You might also want to see the execution stats part of the explain plan. The specific new information shown in executionStats, versus the default of queryPlanner, is identical to the normal MQL explain plan returned for a regular find() operation. Consequently, for aggregations, similar principles to MQL apply for spotting things like "have I used the optimal index?" and "does my data model lend itself to efficiently processing this query?".

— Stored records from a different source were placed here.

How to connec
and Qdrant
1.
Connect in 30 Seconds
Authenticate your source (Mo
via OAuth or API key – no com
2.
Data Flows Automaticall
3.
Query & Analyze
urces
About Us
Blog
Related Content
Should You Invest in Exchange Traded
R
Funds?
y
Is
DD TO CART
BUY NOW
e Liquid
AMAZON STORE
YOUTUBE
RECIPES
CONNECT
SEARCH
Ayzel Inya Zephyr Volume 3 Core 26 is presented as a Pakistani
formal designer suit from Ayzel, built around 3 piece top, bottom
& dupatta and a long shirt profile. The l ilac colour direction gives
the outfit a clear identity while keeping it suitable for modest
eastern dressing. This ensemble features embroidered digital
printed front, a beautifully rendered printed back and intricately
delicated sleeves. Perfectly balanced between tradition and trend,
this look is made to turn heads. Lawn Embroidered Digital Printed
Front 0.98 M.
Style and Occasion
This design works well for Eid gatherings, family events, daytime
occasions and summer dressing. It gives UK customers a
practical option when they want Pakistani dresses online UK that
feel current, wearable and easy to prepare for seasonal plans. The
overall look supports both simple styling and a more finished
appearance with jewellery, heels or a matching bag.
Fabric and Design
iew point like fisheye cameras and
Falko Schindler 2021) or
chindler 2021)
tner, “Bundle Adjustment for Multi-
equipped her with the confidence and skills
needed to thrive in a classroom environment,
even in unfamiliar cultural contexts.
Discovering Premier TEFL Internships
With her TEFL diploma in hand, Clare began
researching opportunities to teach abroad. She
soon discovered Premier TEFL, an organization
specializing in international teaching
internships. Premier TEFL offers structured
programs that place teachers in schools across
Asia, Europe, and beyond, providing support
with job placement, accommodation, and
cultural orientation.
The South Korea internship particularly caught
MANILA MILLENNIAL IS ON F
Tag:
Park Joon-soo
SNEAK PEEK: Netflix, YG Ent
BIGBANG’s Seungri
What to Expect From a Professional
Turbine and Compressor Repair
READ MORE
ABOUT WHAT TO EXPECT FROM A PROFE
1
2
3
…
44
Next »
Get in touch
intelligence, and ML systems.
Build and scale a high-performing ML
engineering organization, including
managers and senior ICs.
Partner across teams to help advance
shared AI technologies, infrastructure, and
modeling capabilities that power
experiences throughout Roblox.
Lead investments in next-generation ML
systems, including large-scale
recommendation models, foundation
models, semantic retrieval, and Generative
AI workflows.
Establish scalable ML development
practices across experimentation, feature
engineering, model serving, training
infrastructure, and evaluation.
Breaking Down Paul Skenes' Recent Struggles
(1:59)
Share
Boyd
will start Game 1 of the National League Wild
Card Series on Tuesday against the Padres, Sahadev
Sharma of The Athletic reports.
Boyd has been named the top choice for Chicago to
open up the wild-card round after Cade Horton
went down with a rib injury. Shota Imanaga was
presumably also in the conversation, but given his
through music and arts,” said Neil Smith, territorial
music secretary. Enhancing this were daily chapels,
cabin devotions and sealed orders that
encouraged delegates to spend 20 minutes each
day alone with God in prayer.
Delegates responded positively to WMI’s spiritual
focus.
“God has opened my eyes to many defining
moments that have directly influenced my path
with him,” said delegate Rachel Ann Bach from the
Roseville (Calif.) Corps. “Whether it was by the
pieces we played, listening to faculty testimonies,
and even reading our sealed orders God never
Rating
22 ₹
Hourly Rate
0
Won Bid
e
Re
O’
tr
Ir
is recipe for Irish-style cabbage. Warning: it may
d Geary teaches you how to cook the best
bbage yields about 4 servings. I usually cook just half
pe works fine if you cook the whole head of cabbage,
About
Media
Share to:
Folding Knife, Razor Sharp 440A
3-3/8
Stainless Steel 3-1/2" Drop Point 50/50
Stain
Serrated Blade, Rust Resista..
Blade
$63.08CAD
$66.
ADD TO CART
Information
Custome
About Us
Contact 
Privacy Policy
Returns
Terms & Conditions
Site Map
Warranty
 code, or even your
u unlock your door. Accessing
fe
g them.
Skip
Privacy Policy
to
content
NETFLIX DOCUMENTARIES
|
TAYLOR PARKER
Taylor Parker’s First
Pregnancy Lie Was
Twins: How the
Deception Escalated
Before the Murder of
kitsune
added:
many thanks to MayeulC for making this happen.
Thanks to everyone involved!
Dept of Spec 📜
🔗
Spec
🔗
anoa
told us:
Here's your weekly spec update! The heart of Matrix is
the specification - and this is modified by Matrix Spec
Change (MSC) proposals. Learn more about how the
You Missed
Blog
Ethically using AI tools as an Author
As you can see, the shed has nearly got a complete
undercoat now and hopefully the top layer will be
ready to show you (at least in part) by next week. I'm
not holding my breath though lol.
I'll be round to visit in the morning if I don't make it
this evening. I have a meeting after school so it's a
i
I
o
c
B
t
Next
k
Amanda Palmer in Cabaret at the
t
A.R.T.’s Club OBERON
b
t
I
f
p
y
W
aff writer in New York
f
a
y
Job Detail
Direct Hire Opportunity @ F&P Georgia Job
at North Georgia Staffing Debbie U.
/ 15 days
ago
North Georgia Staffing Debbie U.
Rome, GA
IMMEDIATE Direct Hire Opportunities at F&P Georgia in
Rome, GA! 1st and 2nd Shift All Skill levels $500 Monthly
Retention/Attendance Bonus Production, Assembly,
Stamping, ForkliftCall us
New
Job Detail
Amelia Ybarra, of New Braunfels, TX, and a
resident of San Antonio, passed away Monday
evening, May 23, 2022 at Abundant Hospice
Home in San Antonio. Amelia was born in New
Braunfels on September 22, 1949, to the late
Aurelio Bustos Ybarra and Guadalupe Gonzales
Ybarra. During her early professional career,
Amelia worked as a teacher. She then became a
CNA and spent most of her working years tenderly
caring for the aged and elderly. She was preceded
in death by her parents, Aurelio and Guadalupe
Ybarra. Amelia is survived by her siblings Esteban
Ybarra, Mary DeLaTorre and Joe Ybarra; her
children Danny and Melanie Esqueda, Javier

You ask for the execution stats part of the explain plan:

db.customer_orders.explain("executionStats").aggregate(pipeline);

Below is a redacted example of the output you will see, highlighting some of the most relevant metadata elements you should generally focus on.

executionStats: {
  nReturned: 1,
  totalKeysExamined: 1,
  totalDocsExamined: 1,
  executionStages: {
    stage: 'FETCH',
    nReturned: 1,
    works: 2,
    advanced: 1,
    docsExamined: 1,
    inputStage: {
      stage: 'IXSCAN',
      nReturned: 1,
      works: 2,
      advanced: 1,
      keyPattern: { customer_id: 1 },
      indexName: 'customer_id_1',
      direction: 'forward',
      indexBounds: {
        customer_id: [
          '["tonijones@myemail.com", "tonijones@myemail.com"]'
        ]
      },
      keysExamined: 1,
    }
  }
}

Here, this part of the plan also shows that the aggregation uses the existing index. Because totalKeysExamined and totalDocsExamined match, the aggregation fully leverages this index to identify the required records, which is good news. Nevertheless, the targeted index doesn't necessarily mean the aggregation's query part is fully optimised. For example, if there is the need to reduce latency further, you can do some analysis to determine if the index can completely cover the query. Suppose the cursor query part of the aggregation is satisfied entirely using the index and does not have to examine any raw documents. In that case, you will see totalDocsExamined: 0 in the explain plan.